[Saved entries]
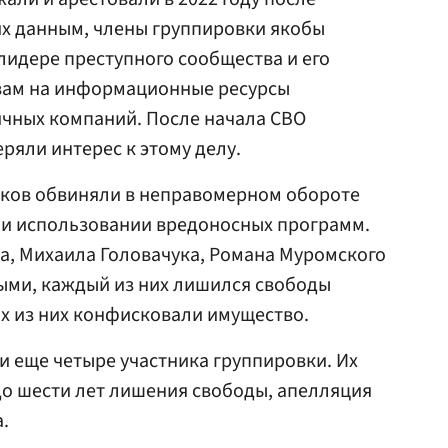
 их данным, члены группировки якобы
лидере преступного сообщества и его
твам на информационные ресурсы
чных компаний. После начала СВО
ряли интерес к этому делу.
иков обвиняли в неправомерном обороте
 и использовании вредоносных программ.
а, Михаила Головачука, Романа Муромского
ыми, каждый из них лишился свободы
ых из них конфисковали имущество.
и еще четыре участника группировки. Их
 до шести лет лишения свободы, апелляция
.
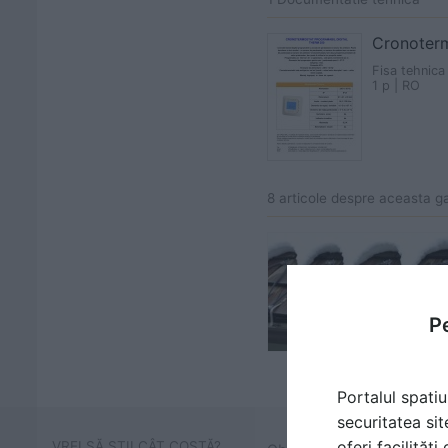
Cronoterm
Fisa tehnica
1 p | RO
8 articole despre aceasta 
Pe
Portalul spatiu
securitatea sit
oferi facilităț
VREI SĂ ȘTII CÂT COSTĂ?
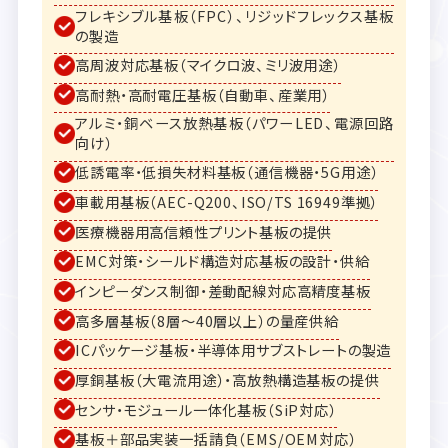
フレキシブル基板（FPC）、リジッドフレックス基板
の製造
高周波対応基板（マイクロ波、ミリ波用途）
高耐熱・高耐電圧基板（自動車、産業用）
アルミ・銅ベース放熱基板（パワーLED、電源回路
向け）
低誘電率・低損失材料基板（通信機器・5G用途）
車載用基板（AEC-Q200、ISO/TS 16949準拠）
医療機器用高信頼性プリント基板の提供
EMC対策・シールド構造対応基板の設計・供給
インピーダンス制御・差動配線対応高精度基板
高多層基板（8層〜40層以上）の量産供給
ICパッケージ基板・半導体用サブストレートの製造
厚銅基板（大電流用途）・高放熱構造基板の提供
センサ・モジュール一体化基板（SiP対応）
基板＋部品実装一括請負（EMS/OEM対応）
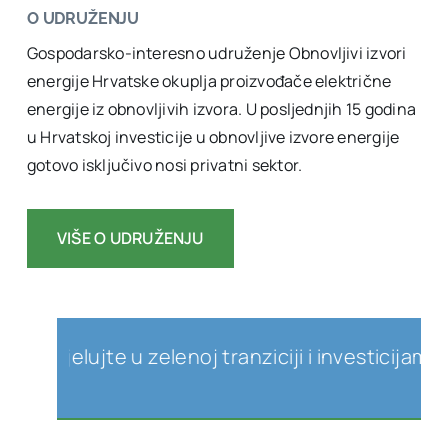
O UDRUŽENJU
Gospodarsko-interesno udruženje Obnovljivi izvori
energije Hrvatske okuplja proizvođače električne
energije iz obnovljivih izvora. U posljednjih 15 godina
u Hrvatskoj investicije u obnovljive izvore energije
gotovo isključivo nosi privatni sektor.
VIŠE O UDRUŽENJU
djelujte u zelenoj tranziciji i investicijama u o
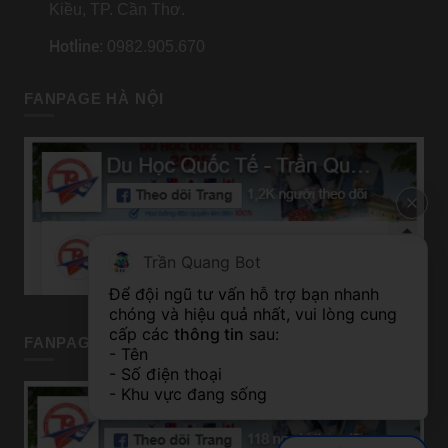
Kiều, TP. Cần Thơ.
Hotline
: 0982.905.670
FANPAGE HÀ NỘI
Trần Quang Bot
Để đội ngũ tư vấn hỗ trợ bạn nhanh 
chóng và hiệu quả nhất, vui lòng cung 
cấp các 
thông tin
 sau:
FANPAGE TP HỒ CHÍ MINH
- Tên
- Số điện thoại
- Khu vực đang sống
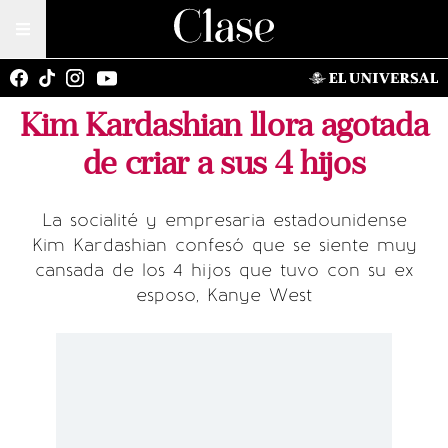
Kim Kardashian llora agotada
de criar a sus 4 hijos
La socialité y empresaria estadounidense
Kim Kardashian confesó que se siente muy
cansada de los 4 hijos que tuvo con su ex
esposo, Kanye West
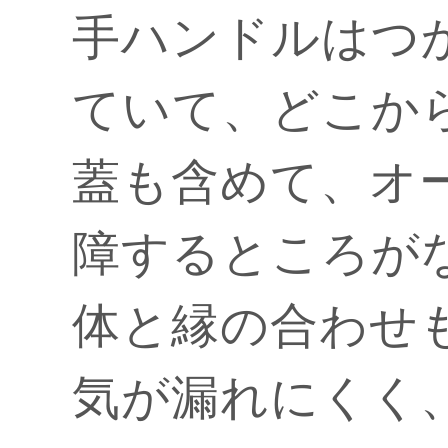
手ハンドルはつ
ていて、どこか
蓋も含めて、オ
障するところが
体と縁の合わせ
気が漏れにくく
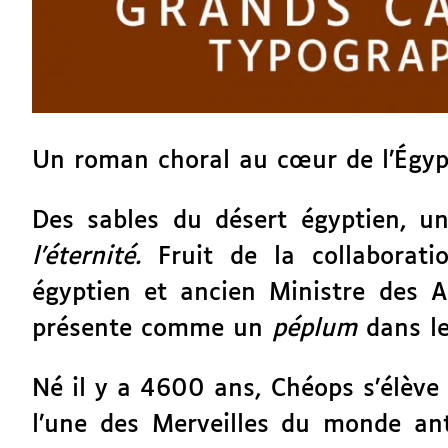
Un roman choral au cœur de l’Égyp
Des sables du désert égyptien, u
l’éternité.
Fruit de la collaborati
égyptien et ancien Ministre des A
présente comme un
péplum
dans le
Né il y a 4600 ans, Chéops s’élève
l’une des Merveilles du monde ant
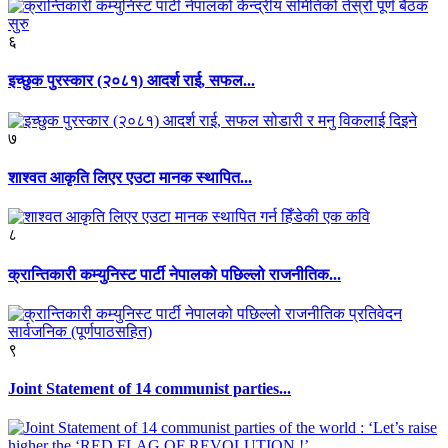
६
इच्छुक पुरस्कार (२०८१) आदर्श राई, सफल...
७
शाश्वत आकृति लिएर एउटा मानक स्थापित...
८
क्रान्तिकारी कम्युनिस्ट पार्टी नेपालको पछिल्लो राजनीतिक...
९
Joint Statement of 14 communist parties...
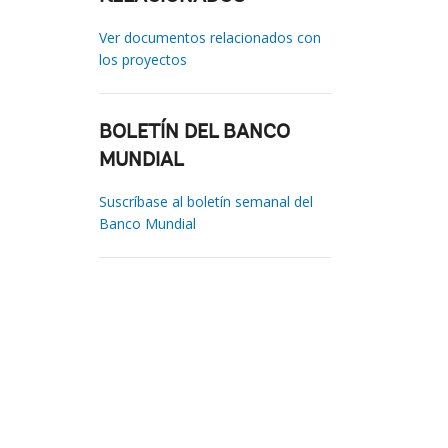
Ver documentos relacionados con
los proyectos
BOLETÍN DEL BANCO
MUNDIAL
Suscríbase al boletín semanal del
Banco Mundial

# Instruction
Every line in the data that holds the string "FANPAGE" should be returned.

# Output below
FANPAGE HÀ NỘI
FANPAGE TP HỒ CHÍ MINH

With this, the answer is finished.